I did some magic to find Gerard. I looked for where he went when he died. I went back to the moment of his death when I saw his soul disappear. In my vision the room grow dark as he left his body. I saw him go to the lake with the black and white robbed men and the boat (his near death experience), and then I couldn't follow him anymore. I saw the bond we had forged, like a glowing rod connecting or should. I saw it brake as he traveled from this life into the next where I couldn't follow.
I went back to the bond and asked for help from one of his patron deities to repair it. It worked, I could feel him again, thiugh distant and somehow different: more confident, stronger, more than…
I asked him questions. Did he blame me? No. Was he upset with how I had used the insurance money? He understood how hard it was for me and was glad it helped give me some time to deal with my pain. Did he feel hurt that I was pissy there night he died? He felt responsible for my difficulties and thought it'd be better if he just passed away. That's why he let go. That's why he put the bond aside. He was trying to give me space to live. I apologized, said I love him still with my while heart. He said he loves me too and that he wasn't mad or hurt, he just wanted the best for me. He seemed happy and well.

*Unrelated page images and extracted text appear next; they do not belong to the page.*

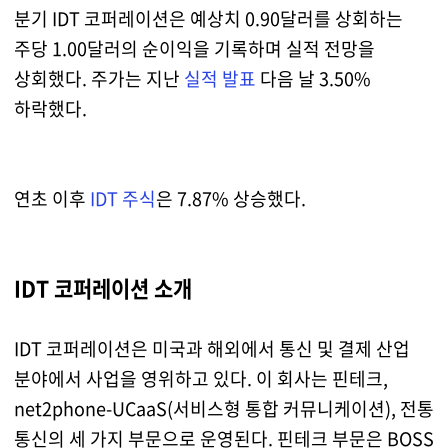
분기 IDT 코퍼레이션은 예상치 0.90달러를 상회하는
주당 1.00달러의 순이익을 기록하며 실적 전망을
상회했다. 주가는 지난
실적 발표
다음 날 3.50%
하락했다.
연초 이후
IDT 주식
은 7.87% 상승했다.
IDT 코퍼레이션 소개
IDT 코퍼레이션은 미국과 해외에서 통신 및 결제 산업
분야에서 사업을 영위하고 있다. 이 회사는 핀테크,
net2phone-UCaaS(서비스형 통합 커뮤니케이션), 전통
통신의 세 가지 부문으로 운영된다. 핀테크 부문은 BOSS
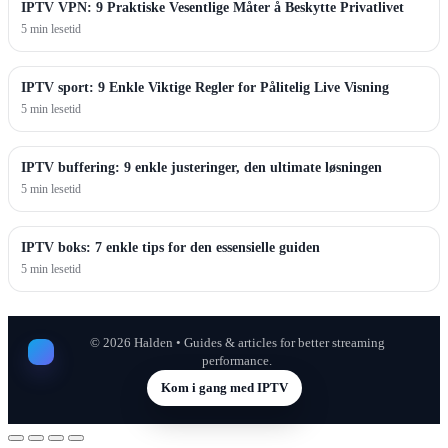
IPTV VPN: 9 Praktiske Vesentlige Måter å Beskytte Privatlivet
5 min lesetid
IPTV sport: 9 Enkle Viktige Regler for Pålitelig Live Visning
5 min lesetid
IPTV buffering: 9 enkle justeringer, den ultimate løsningen
5 min lesetid
IPTV boks: 7 enkle tips for den essensielle guiden
5 min lesetid
©
2026
Halden • Guides & articles for better streaming
performance.
Kom i gang med IPTV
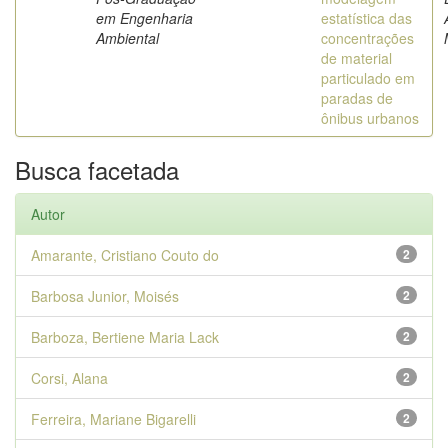
em Engenharia
estatística das
Ambiental
concentrações
de material
particulado em
paradas de
ônibus urbanos
Busca facetada
Autor
Amarante, Cristiano Couto do
2
Barbosa Junior, Moisés
2
Barboza, Bertiene Maria Lack
2
Corsi, Alana
2
Ferreira, Mariane Bigarelli
2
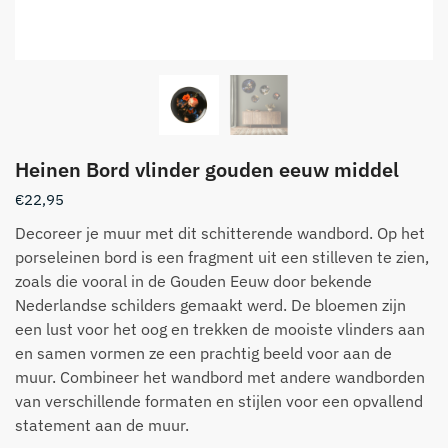
Heinen Bord vlinder gouden eeuw middel
€
22,95
Decoreer je muur met dit schitterende wandbord. Op het
porseleinen bord is een fragment uit een stilleven te zien,
zoals die vooral in de Gouden Eeuw door bekende
Nederlandse schilders gemaakt werd. De bloemen zijn
een lust voor het oog en trekken de mooiste vlinders aan
en samen vormen ze een prachtig beeld voor aan de
muur. Combineer het wandbord met andere wandborden
van verschillende formaten en stijlen voor een opvallend
statement aan de muur.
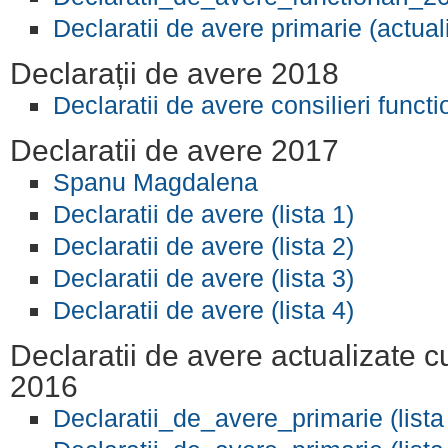
Declaratii de avere primarie (actual
Declarații de avere 2018
Declaratii de avere consilieri functi
Declaratii de avere 2017
Spanu Magdalena
Declaratii de avere (lista 1)
Declaratii de avere (lista 2)
Declaratii de avere (lista 3)
Declaratii de avere (lista 4)
Declaratii de avere actualizate c
2016
Declaratii_de_avere_primarie (lista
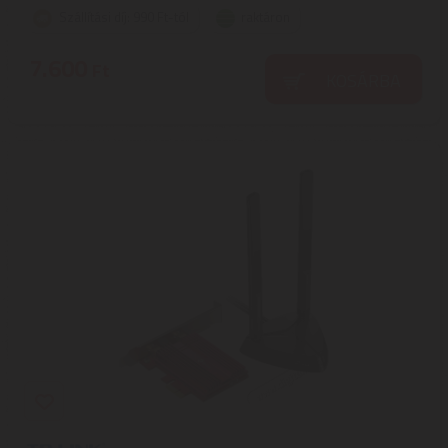
Szállítási díj: 990 Ft-tól
raktáron
7.600
Ft
KOSÁRBA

At that moment I suddenly remembered all these wonderful times we had that up till now I have been blocked from. So many memories, one after the next for an hour or more. And then I saw what Gerard wanted. He always said he wished we had met when he was my age, and I saw a glimpse of what could have been. A perfect world where I wasn't abused and I got help for my ADHD, and where he and I met when we were the same age: both of us young and healthy. We danced and traveled and fucked and had a home. We adopted a child. We lived and shone so bright. It was breath takingly beautiful.